• [Supplied text]:

——

O’Neill also takes issue with Stein’s office for what he views as a lack of support for federal immigration policy.

“I’m a person that supports ICE,” he said. “ICE’s mission is pretty clear. They focus their limited resources on people who commit violent crime. They’re not taking empty buses to Walmart and rounding up people to take back to their country of origin. They’re trying to prevent violent crime from being committed in communities.”

By supporting sanctuary cities and refusing to help ICE agents, O’Neill charges, Stein’s office is putting communities in the state at a greater risk for violent crime.

Finally, O’Neill would like to use the state office to help continue his battle against the opioid crisis. He started a pilot program in 2018 called DATA—District Attorney’s Treatment Alternatives—to help non-violent drug offenders break the cycle of addiction.

“I visited the jail, and I saw that about one in three people who are in there are really just addicts. So the taxpayers are paying to house people that are addicts, and the addicts are not the people who are out committing violent crime. They commit crimes of opportunity—breaking into your car, stealing things off your front porch, breaking into your shed to steal your weed eater—which are all things that have happened to me.”

O’Neill worked with a number of agencies to treat drug offenders with Vivitrol, which blocks the high a person would receive from heroin, opiods, or even alcohol.

The early results are promising. In the first year of the program, “we’ve seen success beyond what I could have even hoped for,” he said. “The people in the program are not testing positive. They’re employed, some of them for the first time, and they’ve had zero contacts with law enforcement, again, many of them for the first time.”

O’Neill hopes to expand the program with the backing of state government. He’s also worked to help needy members of the community clear their driving record, breaking the vicious cycle of fines and suspended licenses that keep many of the neediest people from legally driving to jobs.

He also would like the state to end the years-long limbo surrounding the death penalty.

“I am a supporter of and believe in the death penalty,” he said. “We have not had a death penalty execution here since Samuel Flippen—out of Forsyth County—in 2006. What needs to be done is we either need to pursue these cases through final judgement, or we need to take the death penalty off the books. It’s one or the other. It’s unfair to victims of crime to look them in the eye and tell them we’re going to pursue it in their particular case, and not disclose to them that no one’s actually been executed in this state.”

O’Neill has plenty of big plans and ideas. If he has his way, eleven months from now, he’ll be in Raleigh, as the state’s top prosecutor.

Until then, he’ll have to be satisfied with being recognized as “that lacrosse coach.”

——

• [Request 1]: Reproduce everything from "O’Neill worked with" down to "or even alcohol." in the passage on O'Neill's campaign, word for word.

• [Dataset excerpts]:
——

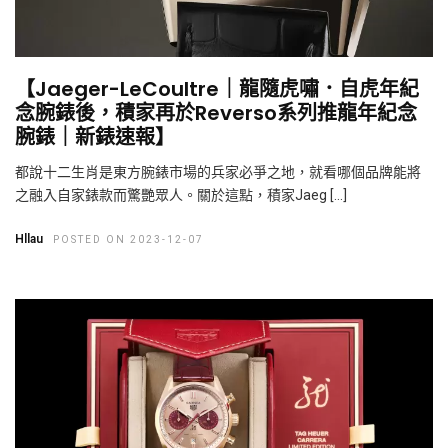
【Jaeger-LeCoultre｜龍隨虎嘯．自虎年紀
念腕錶後，積家再於Reverso系列推龍年紀念
腕錶｜新錶速報】
都說十二生肖是東方腕錶市場的兵家必爭之地，就看哪個品牌能將
之融入自家錶款而驚艷眾人。關於這點，積家Jaeg […]
Hllau
POSTED ON 2023-12-07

——

• [Request 2]: Rewrite the text of each of the records with "POSTED ON" replaced by "PUBLISHED ON", leaving everything else unchanged and omitting the pictures.

• [Response 1]:
O’Neill worked with a number of agencies to treat drug offenders with Vivitrol, which blocks the high a person would receive from heroin, opiods, or even alcohol.

• [Response 2]:
【Jaeger-LeCoultre｜龍隨虎嘯．自虎年紀
念腕錶後，積家再於Reverso系列推龍年紀念
腕錶｜新錶速報】
都說十二生肖是東方腕錶市場的兵家必爭之地，就看哪個品牌能將
之融入自家錶款而驚艷眾人。關於這點，積家Jaeg […]
Hllau
PUBLISHED ON 2023-12-07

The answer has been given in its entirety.